◆ RAW DATA ◆

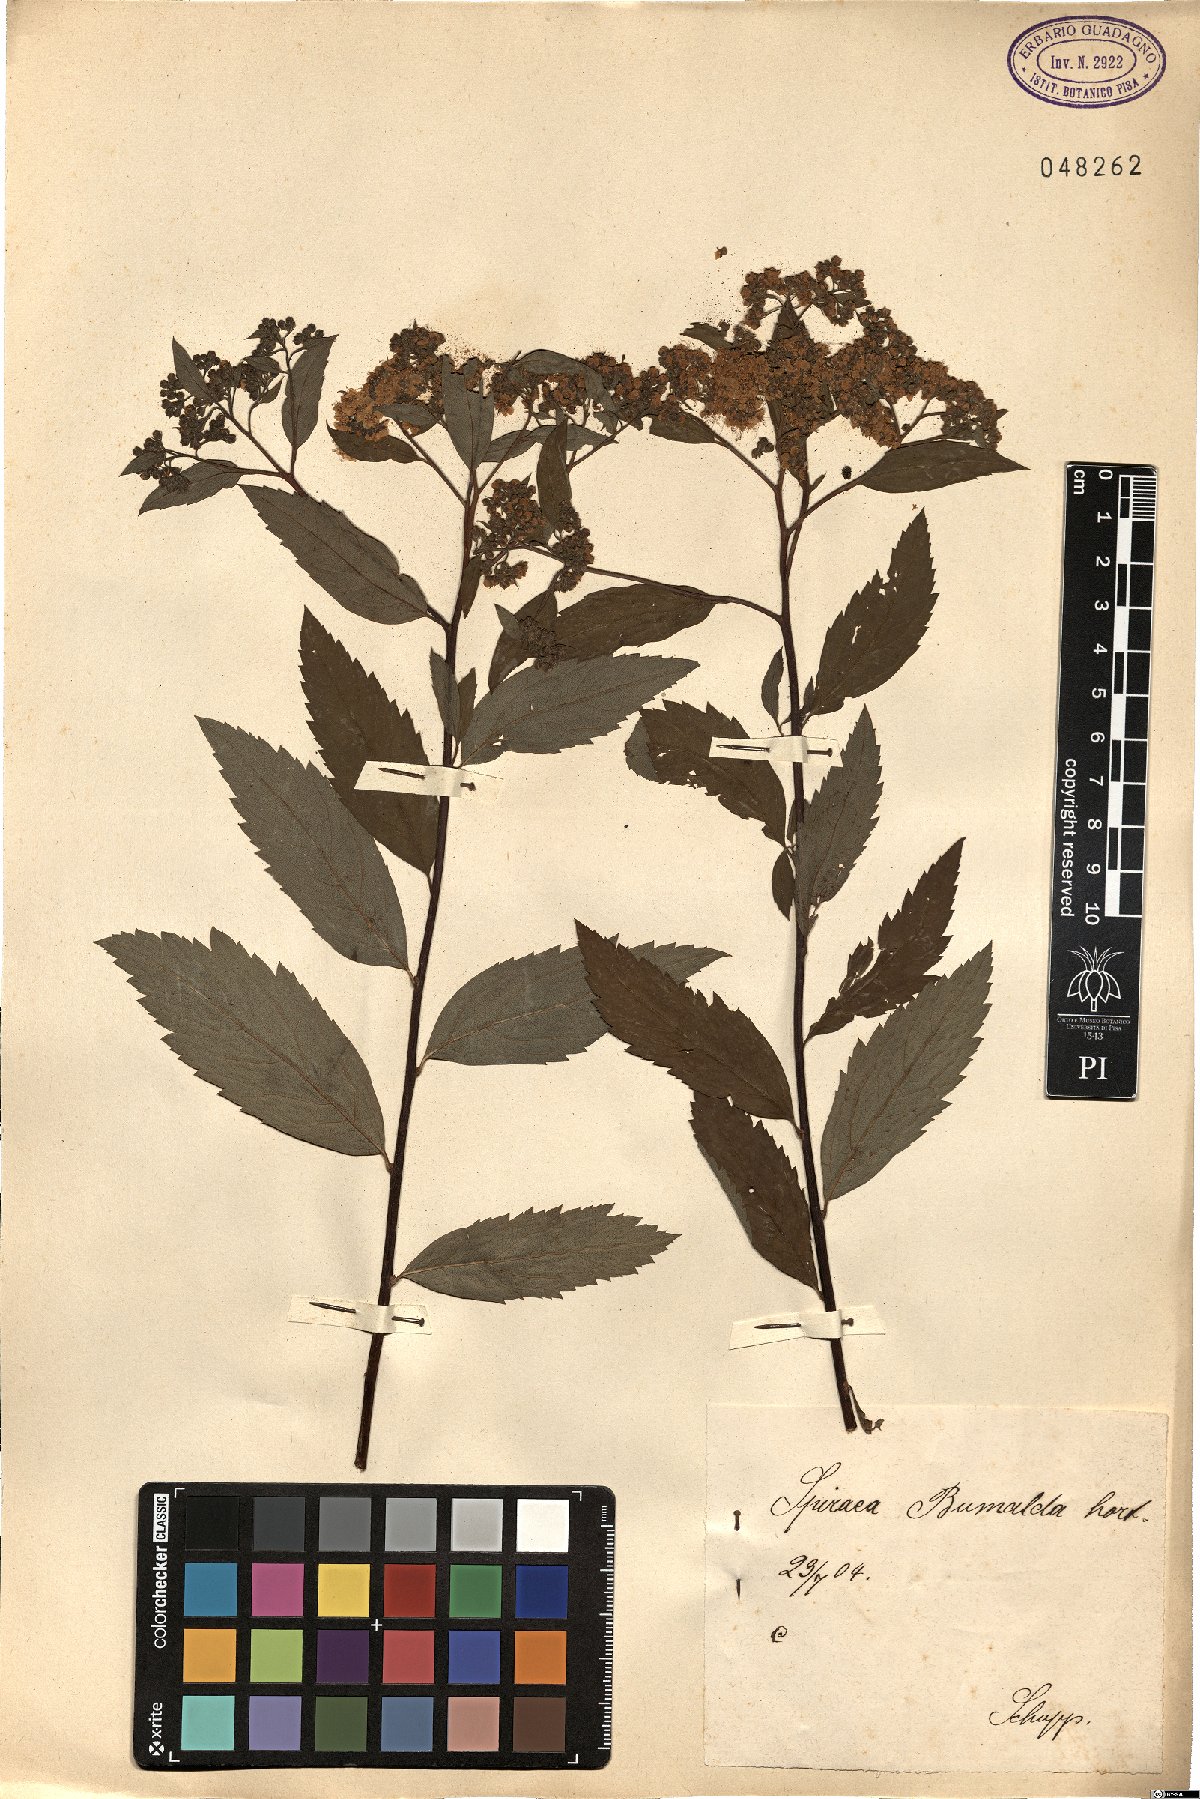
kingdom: Plantae
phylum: Tracheophyta
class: Magnoliopsida
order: Rosales
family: Rosaceae
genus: Spiraea
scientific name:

◆ YOUR INSTRUCTIONS ◆
Please return every line of text in the data above unchanged, leaving out the pictures.

◆ FINAL RESULT ◆
kingdom: Plantae
phylum: Tracheophyta
class: Magnoliopsida
order: Rosales
family: Rosaceae
genus: Spiraea
scientific name:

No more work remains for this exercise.